Hoy quiero emplear las 400 palabras que Vida Nueva hace el honor de publicarme cada semana para reivindicar mis derechos y fijar mi posición ante la situación que se está viviendo en Tierra Santa, esa tierra en la que nació, vivió, murió y resucitó Jesús de Nazaret, el Hijo de Dios vivo, el rostro de la misericordia de Dios, el Camino, la Verdad y la Vida.

No se trata de hacer un análisis político: no sería este el lugar adecuado, ni es mi oficio, ni sabría hacerlo; doctores tiene la Iglesia y expertos hay en el mundo. Pero sí quiero hacer mía la expresión de Marie-Armelle Beaulieu, una cristiana que vive en Jerusalén desde hace más de 30 años: “Reivindico llorar sobre todos los muertos”, dice ella. Y yo me uno. Reivindico mi derecho a sentirme hermano de todas las víctimas y a sentirme herido en cada una de ellas.

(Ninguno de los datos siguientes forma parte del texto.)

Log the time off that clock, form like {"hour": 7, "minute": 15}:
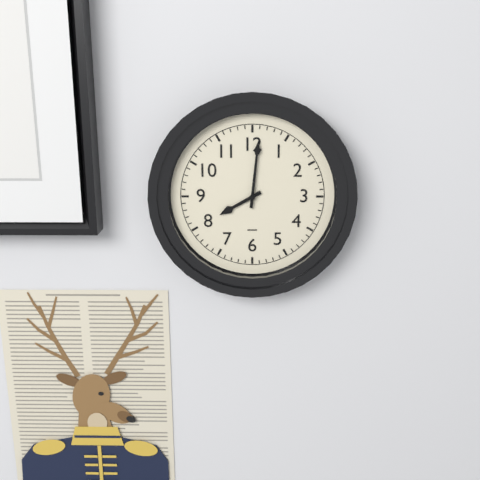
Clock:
{"hour": 8, "minute": 1}
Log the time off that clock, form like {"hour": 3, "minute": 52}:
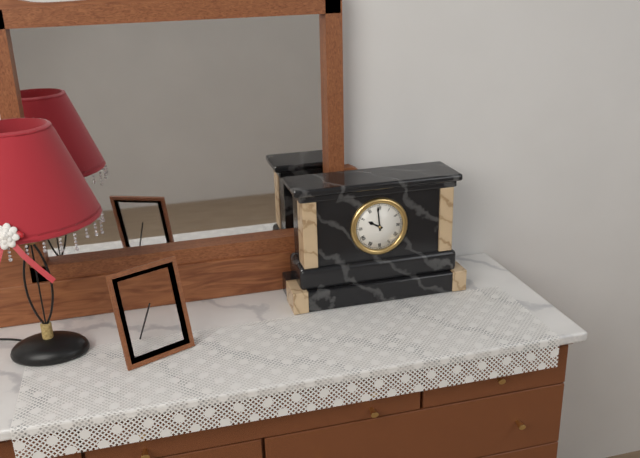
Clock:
{"hour": 9, "minute": 59}
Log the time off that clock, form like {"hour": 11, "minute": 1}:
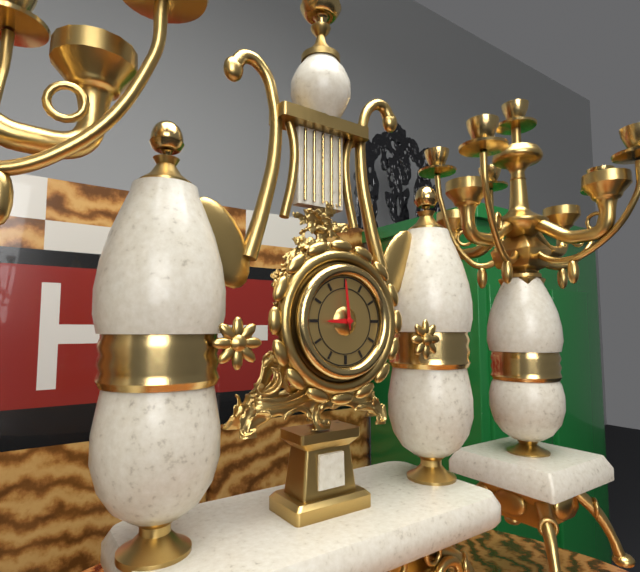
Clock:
{"hour": 8, "minute": 59}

Y que no se me califique por ello de “equidistante”, porque yo estoy completamente escorado; sí, estoy completamente posicionado en contra de todas las guerras y totalmente a favor de la paz. Por eso, condeno todos los ataques, también aquellos que se presentan, falsamente, como legítima defensa.

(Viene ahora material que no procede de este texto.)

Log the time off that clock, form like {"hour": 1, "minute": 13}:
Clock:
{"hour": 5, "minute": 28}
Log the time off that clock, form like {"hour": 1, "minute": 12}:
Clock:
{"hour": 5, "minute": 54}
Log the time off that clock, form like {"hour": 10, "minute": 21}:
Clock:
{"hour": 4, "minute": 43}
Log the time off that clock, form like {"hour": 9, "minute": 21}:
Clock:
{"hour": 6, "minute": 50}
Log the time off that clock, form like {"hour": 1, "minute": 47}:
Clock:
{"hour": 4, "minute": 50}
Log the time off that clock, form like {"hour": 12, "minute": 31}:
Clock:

No sé si se encontrará una salida a esta situación, pero nuestra obligación, como género humano, como humanidad, es buscarla. No desesperadamente, sino con toda la esperanza y contra toda esperanza (esta expresión paradójica de la lengua española que significa perseverar en el intento, aunque no se vislumbre humanamente ningún resultado).

Contra la indiferencia

Mientras, hagamos crecer en nosotros el interés y la compasión por los que sufren, como antídoto contra la peste de la indiferencia. Dejemos que nuestro corazón, aunque duela, vibre y reverbere en la misma onda de quienes mueren y están heridos o viven muertos de miedo en ese lugar que vio nacer al Príncipe de la Paz.

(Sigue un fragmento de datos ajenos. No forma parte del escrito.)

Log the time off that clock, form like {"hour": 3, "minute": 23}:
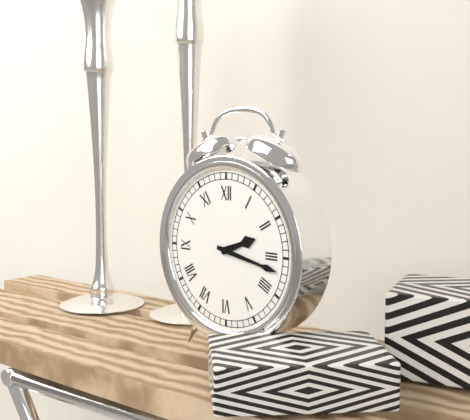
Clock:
{"hour": 2, "minute": 17}
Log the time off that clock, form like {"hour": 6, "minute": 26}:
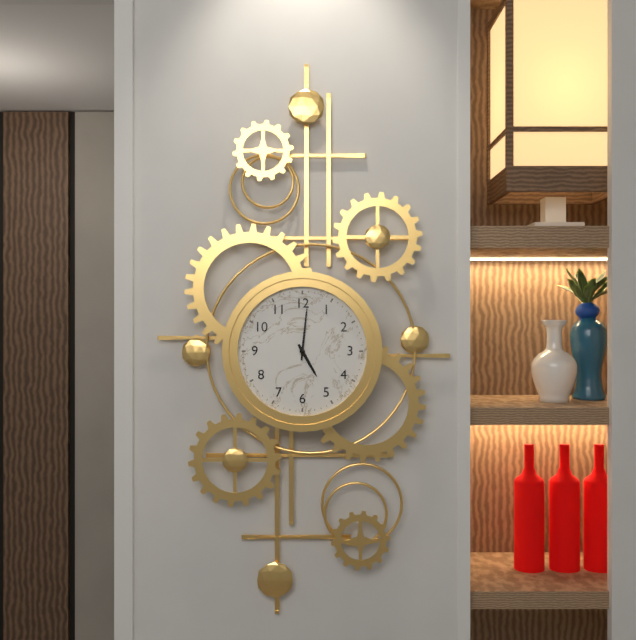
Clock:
{"hour": 5, "minute": 1}
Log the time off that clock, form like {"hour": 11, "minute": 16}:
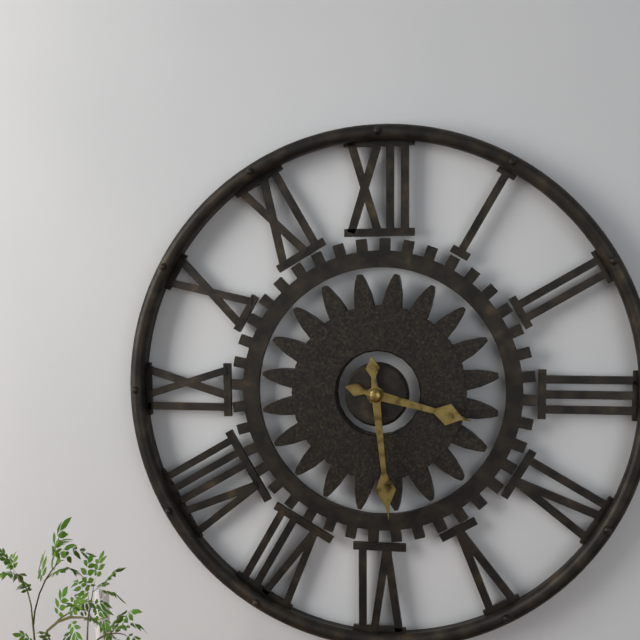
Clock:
{"hour": 3, "minute": 29}
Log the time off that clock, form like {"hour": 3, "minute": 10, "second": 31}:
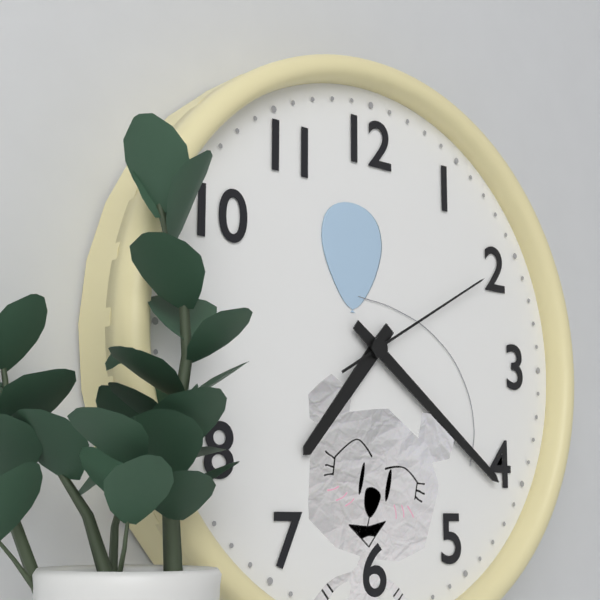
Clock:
{"hour": 7, "minute": 21, "second": 10}
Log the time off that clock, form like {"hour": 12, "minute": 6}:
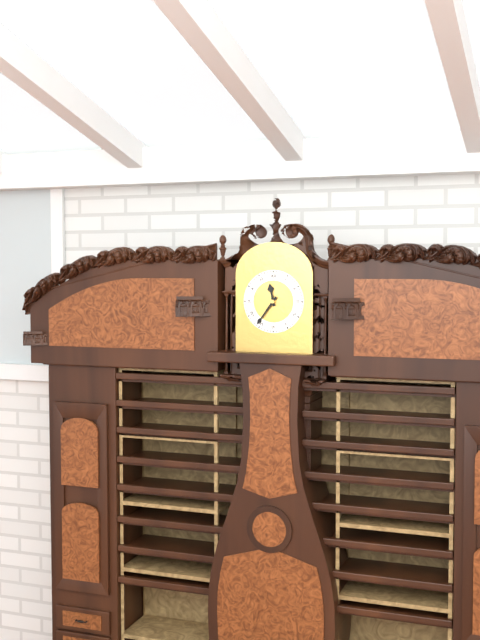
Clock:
{"hour": 11, "minute": 36}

Y los que creemos en Él, no podemos dejar de lado el recurso último y primero, inasible pero potentísimo, que es la oración. La impotencia que seguramente sentimos nos remite a nuestro ser finito y limitado, a nuestra pobreza existencial. Y es ahí donde brota nuestro grito desesperado: “¡Señor, sálvanos que perecemos!”. Él viaja con nosotros en la barca que es este hermoso planeta azul. Confiemos.